§ **What you are asked to do**:
Search the data for the string "output" and extract every line where it appears.

══ Data extract

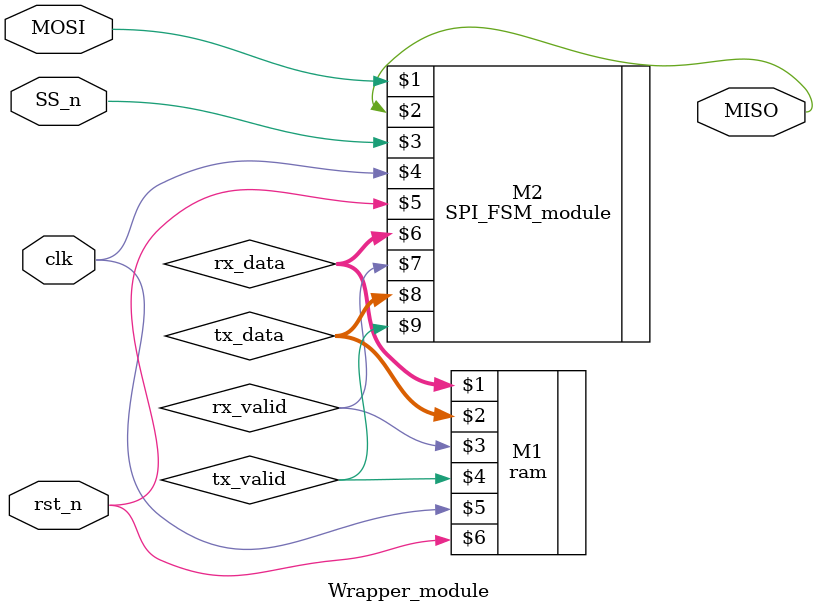
<source format=v>


module Wrapper_module(MOSI,MISO,SS_n,clk,rst_n);
    //Input output ports
    input MOSI,SS_n,clk,rst_n;
    output MISO;

    //Internal signals
    wire [9:0]rx_data;
    wire rx_valid,tx_valid;
    wire [7:0]tx_data;


    //Instantiations modules
    ram M1(rx_data,tx_data,rx_valid,tx_valid,clk,rst_n);
    SPI_FSM_module M2(MOSI,MISO,SS_n,clk,rst_n,rx_data,rx_valid,tx_data,tx_valid);
    
endmodule
</source>
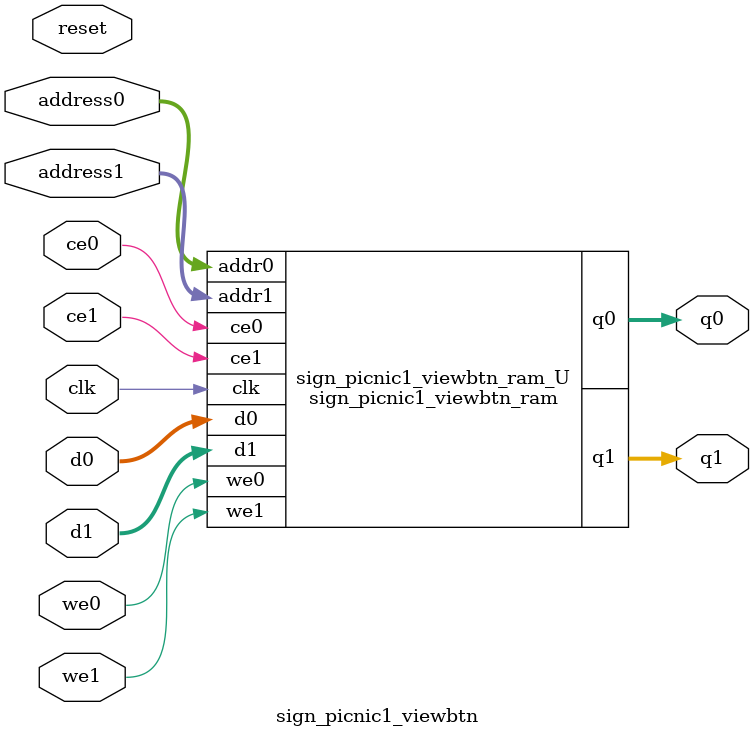
<source format=v>
`timescale 1 ns / 1 ps
module sign_picnic1_viewbtn_ram (addr0, ce0, d0, we0, q0, addr1, ce1, d1, we1, q1,  clk);

parameter DWIDTH = 32;
parameter AWIDTH = 12;
parameter MEM_SIZE = 2628;

input[AWIDTH-1:0] addr0;
input ce0;
input[DWIDTH-1:0] d0;
input we0;
output reg[DWIDTH-1:0] q0;
input[AWIDTH-1:0] addr1;
input ce1;
input[DWIDTH-1:0] d1;
input we1;
output reg[DWIDTH-1:0] q1;
input clk;

(* ram_style = "block" *)reg [DWIDTH-1:0] ram[0:MEM_SIZE-1];




always @(posedge clk)  
begin 
    if (ce0) begin
        if (we0) 
            ram[addr0] <= d0; 
        q0 <= ram[addr0];
    end
end


always @(posedge clk)  
begin 
    if (ce1) begin
        if (we1) 
            ram[addr1] <= d1; 
        q1 <= ram[addr1];
    end
end


endmodule

`timescale 1 ns / 1 ps
module sign_picnic1_viewbtn(
    reset,
    clk,
    address0,
    ce0,
    we0,
    d0,
    q0,
    address1,
    ce1,
    we1,
    d1,
    q1);

parameter DataWidth = 32'd32;
parameter AddressRange = 32'd2628;
parameter AddressWidth = 32'd12;
input reset;
input clk;
input[AddressWidth - 1:0] address0;
input ce0;
input we0;
input[DataWidth - 1:0] d0;
output[DataWidth - 1:0] q0;
input[AddressWidth - 1:0] address1;
input ce1;
input we1;
input[DataWidth - 1:0] d1;
output[DataWidth - 1:0] q1;



sign_picnic1_viewbtn_ram sign_picnic1_viewbtn_ram_U(
    .clk( clk ),
    .addr0( address0 ),
    .ce0( ce0 ),
    .we0( we0 ),
    .d0( d0 ),
    .q0( q0 ),
    .addr1( address1 ),
    .ce1( ce1 ),
    .we1( we1 ),
    .d1( d1 ),
    .q1( q1 ));

endmodule


</source>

════

§ **Result of this task**:
    //Input output ports
    output MISO;
output reg[DWIDTH-1:0] q0;
output reg[DWIDTH-1:0] q1;
output[DataWidth - 1:0] q0;
output[DataWidth - 1:0] q1;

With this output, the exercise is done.